→ **EXTRAIT DU DOCUMENT**
^^^^^^^^^^^^^^^^

Le Glossaire des concepts d’Armin Nassehi aborde dix-neuf concepts, de titre de chapitre en titre de chapitre, soit ceux de Démocratie, Liberté, L’étrangeté/L’étranger, Égalité/Inégalité, Action, Identité, Communication, Conflit, Crise, Critique, Culture, Mode de vie, Puissance, Nature, Opinion publique, Populisme, Technique, Savoir, sous l’égide du plus général, le concept de Société.
Dans une perspective sociologique la société n’équivaut pas à la somme des expressions individuelles. Elle est quelque chose possédant un sens propre, une logique propre, par le fait qu’elle rend compte du lien avec un collectif d’individus constitutif du lien social. Dans ce Glossaire, d’une description d’un concept à l’autre, se visibilisent des modes de vie avec leurs fonctions propres, que les locuteurs disposant d’un point de vue soit interne soit externe à la sociologie ne perçoivent pas toujours. La référence à la radicalité de la théorie luhmannienne de la différenciation sociale occupe dans cet ouvrage une place centrale. Par exemple, Niklas Luhmann considère que la production opérationnelle d’»identité« est soumise au risque constant de sous-détermination ou de surdétermination, ce qui lui confère la fonction de neutraliser le risque de dissociation de toute sélectivité sociale. Cependant, Armin Nassehi accorde aussi de l’importance à la dimension performative des concepts par opposition aux seules significations effectives des mots, ce qui lui permet de décrire une réflexivité des concepts absente du fonctionnalisme sociologique classique. La logique des concepts se précise également au plan de l’ontologie historique en référence à une dimension kantienne des concepts apte à générer des représentations générales. Quant à Reinhart Koselleck, principal éditeur des Geschichtliche Grundbegriffe et partisan d’une sémantique historique des concepts, il a souligné qu’un mot devient un concept lorsque la plénitude de son contexte de signification politico-social est perceptible. La démarche fonctionnaliste de Koselleck permet de situer les domaines sémantiques de concepts ayant valeur d’indicateurs historiques de la transformation du monde social. Inscrits dans une telle perspective, les concepts analysés dans cet ouvrage sont donc fondamentaux parce qu’ils peuvent assumer des fonctions centrales dans les débats publics.
Au plan méthodologique, pour chaque notion, il s’agit de reconstruire la fonction et le problème de référence de la notion, entre origine académique et utilisation propice aux débats. Il convient ainsi de circonscrire l’usage des concepts dans un contexte de signification sociale. Il en ressort une intuition fonctionnaliste initiale, donc quelque chose qui persiste, qui se maintient de manière stable dans un environnement volatile par le fait d’une certaine obstination à laisser visible le problème à résoudre. Il s’agit alors de se situer à distance du fonctionnalisme classique issu de l’ethnologie (Malinowski), soit un fonctionnalisme dans lequel le problème de la référence est en quelque sorte présupposé. Dans la figure classique du fonctionnalisme, les problèmes de référence sont considérés comme évidents (par exemple le maintien de l’ordre normatif), et de ce fait l’observation empirique se limite à la résolution de ce problème de référence unique. Cependant, si l’on considère que Y est une fonction de X, alors Y et X sont tous deux des réalités contingentes, et cela nous interdit de poser l’un des deux côtés de manière absolue en fixant une fonction à chaque côté sous forme de finalités. Il convient de déterminer à la fois Y et X indépendamment l’un de l’autre. Ce qui permet de faire intervenir l’analyse fonctionnelle comme dimension interprétative de la sociologie, par le jeu d’une procédure de mise en relation entre différents côtés.

^^^^^^^^^^^^^^^^

→ **ACTION REQUISE A**
Dans l'extrait sur le Glossaire des concepts d'Armin Nassehi, qui est désigné comme le principal éditeur des Geschichtliche Grundbegriffe ?
→ **ACTION REQUISE B**
Prolongez l'extrait consacré au Glossaire des concepts d'Armin Nassehi en reprenant après sa dernière phrase.

^^^^^^^^^^^^^^^^

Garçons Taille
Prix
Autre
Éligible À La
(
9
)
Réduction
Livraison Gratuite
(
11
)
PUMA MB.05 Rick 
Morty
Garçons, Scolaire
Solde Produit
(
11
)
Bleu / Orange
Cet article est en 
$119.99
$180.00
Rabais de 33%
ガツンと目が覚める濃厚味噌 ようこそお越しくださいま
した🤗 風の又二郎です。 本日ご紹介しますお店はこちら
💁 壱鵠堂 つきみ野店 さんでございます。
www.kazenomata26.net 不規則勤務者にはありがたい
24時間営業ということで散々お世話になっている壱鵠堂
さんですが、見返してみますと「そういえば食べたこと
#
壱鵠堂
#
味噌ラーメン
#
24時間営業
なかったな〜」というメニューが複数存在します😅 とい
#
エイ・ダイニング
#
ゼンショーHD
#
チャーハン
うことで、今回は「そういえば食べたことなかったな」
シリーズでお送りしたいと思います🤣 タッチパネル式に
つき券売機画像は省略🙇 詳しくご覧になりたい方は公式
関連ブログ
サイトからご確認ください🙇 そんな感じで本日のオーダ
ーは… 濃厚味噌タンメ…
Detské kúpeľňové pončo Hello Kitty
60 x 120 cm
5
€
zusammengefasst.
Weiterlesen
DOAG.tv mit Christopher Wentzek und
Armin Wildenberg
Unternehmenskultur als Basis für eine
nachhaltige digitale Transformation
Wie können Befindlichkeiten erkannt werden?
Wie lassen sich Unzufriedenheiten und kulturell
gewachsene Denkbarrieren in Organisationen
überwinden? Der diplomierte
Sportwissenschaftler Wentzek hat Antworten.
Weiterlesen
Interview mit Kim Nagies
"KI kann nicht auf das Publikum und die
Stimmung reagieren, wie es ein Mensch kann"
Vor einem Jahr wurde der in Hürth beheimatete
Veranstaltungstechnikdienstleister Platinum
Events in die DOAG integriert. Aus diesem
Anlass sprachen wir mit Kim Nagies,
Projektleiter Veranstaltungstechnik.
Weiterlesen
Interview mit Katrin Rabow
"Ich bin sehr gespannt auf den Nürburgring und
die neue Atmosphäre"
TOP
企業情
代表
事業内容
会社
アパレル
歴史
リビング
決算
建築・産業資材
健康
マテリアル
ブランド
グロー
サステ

^^^^^^^^^^^^^^^^

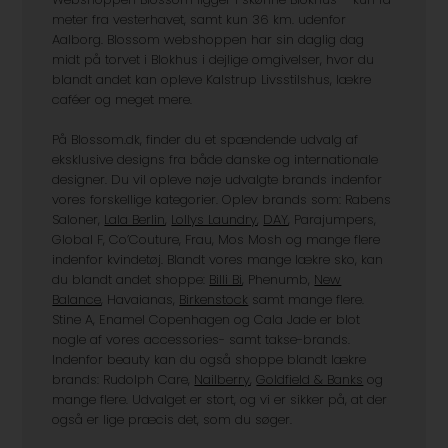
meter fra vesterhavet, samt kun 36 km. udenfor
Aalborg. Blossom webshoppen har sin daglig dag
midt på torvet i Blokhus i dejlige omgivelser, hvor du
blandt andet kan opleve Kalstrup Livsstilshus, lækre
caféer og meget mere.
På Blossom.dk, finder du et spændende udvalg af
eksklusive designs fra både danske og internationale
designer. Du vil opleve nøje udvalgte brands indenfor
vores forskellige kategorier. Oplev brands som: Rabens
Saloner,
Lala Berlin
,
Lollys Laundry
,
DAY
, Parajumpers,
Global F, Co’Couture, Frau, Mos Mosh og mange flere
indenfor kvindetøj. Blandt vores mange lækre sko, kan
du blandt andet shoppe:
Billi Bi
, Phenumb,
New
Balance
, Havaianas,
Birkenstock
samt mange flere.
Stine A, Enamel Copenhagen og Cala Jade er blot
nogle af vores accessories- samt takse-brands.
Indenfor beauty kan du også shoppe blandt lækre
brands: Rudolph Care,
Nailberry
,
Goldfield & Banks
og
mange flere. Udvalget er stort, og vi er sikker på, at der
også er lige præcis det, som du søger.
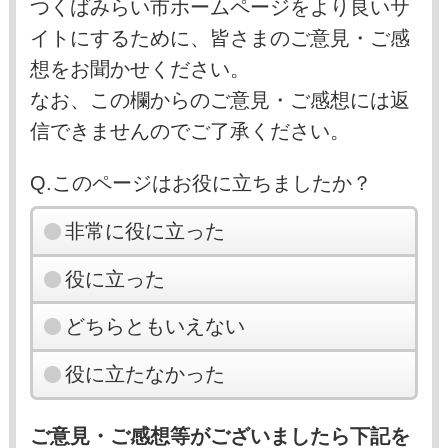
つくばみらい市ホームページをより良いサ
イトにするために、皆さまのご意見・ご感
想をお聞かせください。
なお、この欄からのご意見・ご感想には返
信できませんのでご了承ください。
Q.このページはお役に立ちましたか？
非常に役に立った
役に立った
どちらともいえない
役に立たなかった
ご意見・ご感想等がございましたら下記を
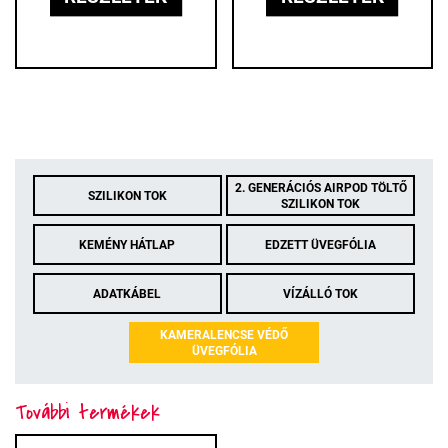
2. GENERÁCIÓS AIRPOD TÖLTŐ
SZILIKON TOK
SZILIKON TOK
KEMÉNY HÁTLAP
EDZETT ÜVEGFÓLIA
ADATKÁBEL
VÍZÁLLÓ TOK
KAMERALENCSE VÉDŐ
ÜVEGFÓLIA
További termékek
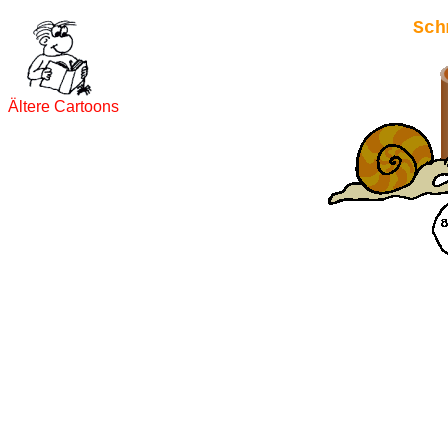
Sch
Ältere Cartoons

^^^^^^^^^^^^^^^^

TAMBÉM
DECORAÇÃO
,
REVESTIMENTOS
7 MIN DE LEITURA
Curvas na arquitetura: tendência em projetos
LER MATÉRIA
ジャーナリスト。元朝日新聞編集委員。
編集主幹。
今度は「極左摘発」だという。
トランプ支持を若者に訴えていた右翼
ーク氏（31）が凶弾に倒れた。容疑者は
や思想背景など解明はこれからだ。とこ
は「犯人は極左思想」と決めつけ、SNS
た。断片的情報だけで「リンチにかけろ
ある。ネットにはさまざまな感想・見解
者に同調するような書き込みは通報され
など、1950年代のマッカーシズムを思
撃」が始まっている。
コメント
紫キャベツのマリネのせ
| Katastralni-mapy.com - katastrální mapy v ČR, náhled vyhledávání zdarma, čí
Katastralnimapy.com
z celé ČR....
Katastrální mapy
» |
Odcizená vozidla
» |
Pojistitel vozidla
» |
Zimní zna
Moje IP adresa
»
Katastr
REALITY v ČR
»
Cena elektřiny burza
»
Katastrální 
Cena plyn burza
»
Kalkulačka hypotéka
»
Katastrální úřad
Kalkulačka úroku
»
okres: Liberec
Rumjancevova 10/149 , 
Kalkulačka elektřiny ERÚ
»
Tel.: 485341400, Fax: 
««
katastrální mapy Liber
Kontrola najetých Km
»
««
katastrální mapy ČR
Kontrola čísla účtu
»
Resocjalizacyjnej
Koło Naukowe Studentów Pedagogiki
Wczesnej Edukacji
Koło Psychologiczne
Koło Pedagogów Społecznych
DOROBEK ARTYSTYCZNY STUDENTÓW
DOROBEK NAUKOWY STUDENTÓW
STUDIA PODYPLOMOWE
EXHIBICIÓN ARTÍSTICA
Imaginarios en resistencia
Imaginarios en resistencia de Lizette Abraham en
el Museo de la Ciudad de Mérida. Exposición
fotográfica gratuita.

^^^^^^^^^^^^^^^^

→ **RÉPONSE RÉDIGÉE A**
Reinhart Koselleck.

→ **RÉPONSE RÉDIGÉE B**
La méthode fonctionnaliste contemporaine considère donc son objet comme une solution, le rapporte à des problèmes relatifs au système et découvre ainsi des alternatives des »deux côtés« si l’on peut dire. Ici la méthode fonctionnaliste ne se réduit pas à une simple relation de reproduction d’un sous-système de notions par rapport au système de la société. Au-delà, elle permet de rendre compte de ce qui est tout à la fois contingent, comparable et différent dans l’ordre des mises en relation au sein d’une société. En fin de compte, décrire de manière fonctionnelle l’usage des concepts ouvre des possibles, mais pose aussi des limites aux descriptions appropriées des problèmes sociétaux concernés.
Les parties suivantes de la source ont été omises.